About The Job
As a Machine Learning Data Engineer at CAG, you will be responsible for designing, implementing, and maintaining the data pipelines and infrastructure that support our machine learning projects. You will work closely with data scientists, machine learning engineers, cloud engineer and other cross-functional teams to ensure the availability, reliability, and performance of our data systems. Your role will be critical in enabling the development and deployment of advanced machine learning models that drive key business insights and innovations.
This role requires a blend of technical expertise, project management skills, and the ability to deliver robust, scalable data solutions in a fast-paced environment.
Responsibilities :
- Architect and implement scalable data solutions to address complex business challenges, leveraging advanced analytics, statistical methods, and machine learning techniques. Apply advanced data preprocessing, transformation, and enrichment techniques to ensure high-quality inputs for machine learning models.
- Partner with data scientists and ML engineers to translate data requirements into actionable insights, optimizing feature engineering processes and model deployment strategies.
- Construct and manage modern data infrastructure, including data warehouses and data lakes, to facilitate seamless data access for analysis and model training.
- Continuously optimize data pipelines for performance, scalability, and cost-effectiveness, considering factors such as data volume, processing speed, and resource utilization.
- Collaborate closely with DevOps and IT teams to ensure smooth deployment, monitoring, and maintenance of data pipelines in production environments.
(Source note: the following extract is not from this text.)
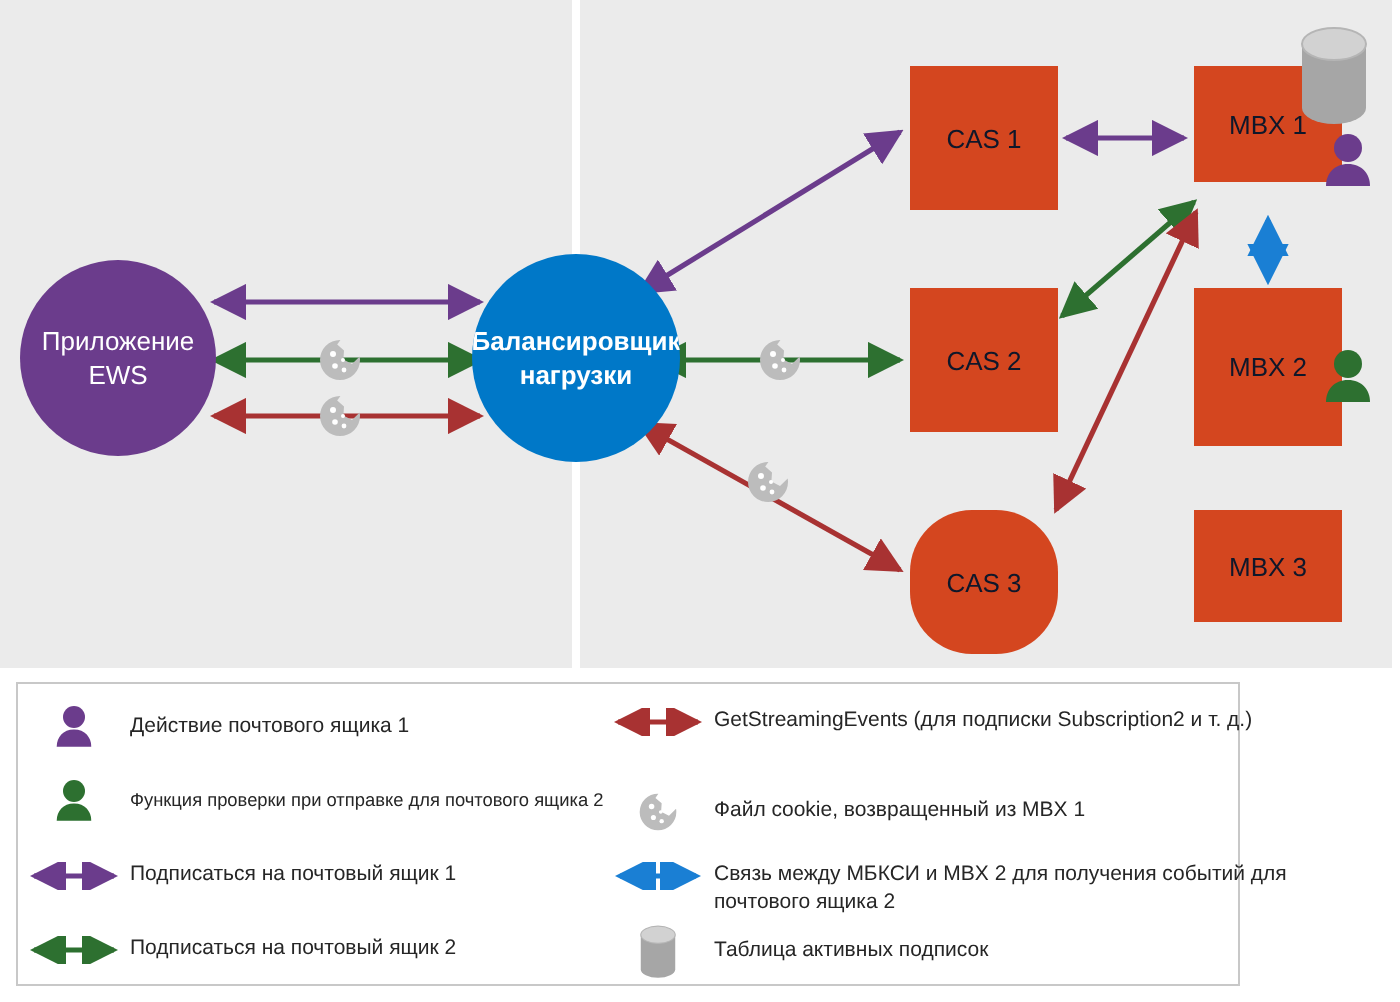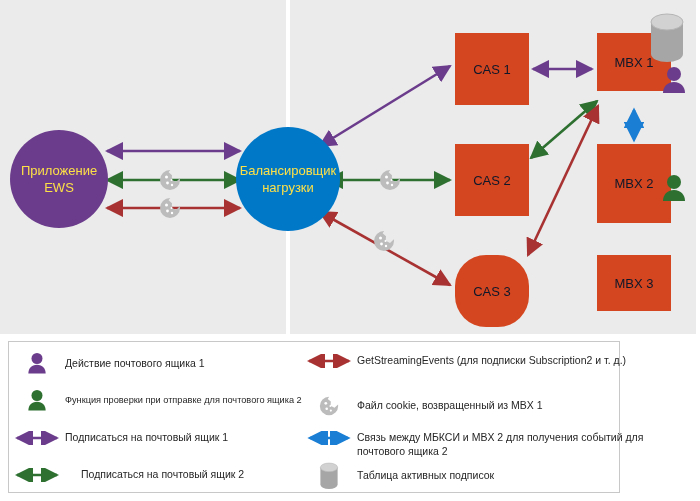"Приложение" .circle { color: #fde047 -> #ffffff }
- Work cross-functionally to ensure adherence to data governance, security, and privacy regulations.
- Stay at the forefront of data engineering and machine learning advancements, driving the adoption of best practices within the team.
- Mentor junior team members and contribute to the overall data strategy of the organization.
Requirements :
- Bachelor's or Master's degree in Computer Science, Engineering, or a related field with at least 5 years’ work experience
- Extensive hands-on experience with cloud platforms, particularly AWS and GCP, including their data services and analytics offerings.
- Strong coding skills with proficiency in:
- Infrastructure as Code (e.g., Terraform, CloudFormation)
- Shell scripting
- Python
- SQL
- Deep understanding of big data technologies, distributed computing, and modern data architecture patterns. Proven track record in designing and implementing large-scale data solutions, including data pipelines, data warehouses, and data lakes.
- Demonstrated ability to successfully deliver projects, meet milestones, and drive initiatives from conception to production.
- Experience with data streaming technologies (e.g., Kafka, Kinesis) and batch processing frameworks (e.g., Spark, Hadoop).
- Familiarity with containerization and orchestration technologies (e.g., Docker, Kubernetes).
- Strong problem-solving skills and ability to translate complex business requirements into technical solutions.
- Excellent communication skills with the ability to collaborate effectively across cross-functional teams.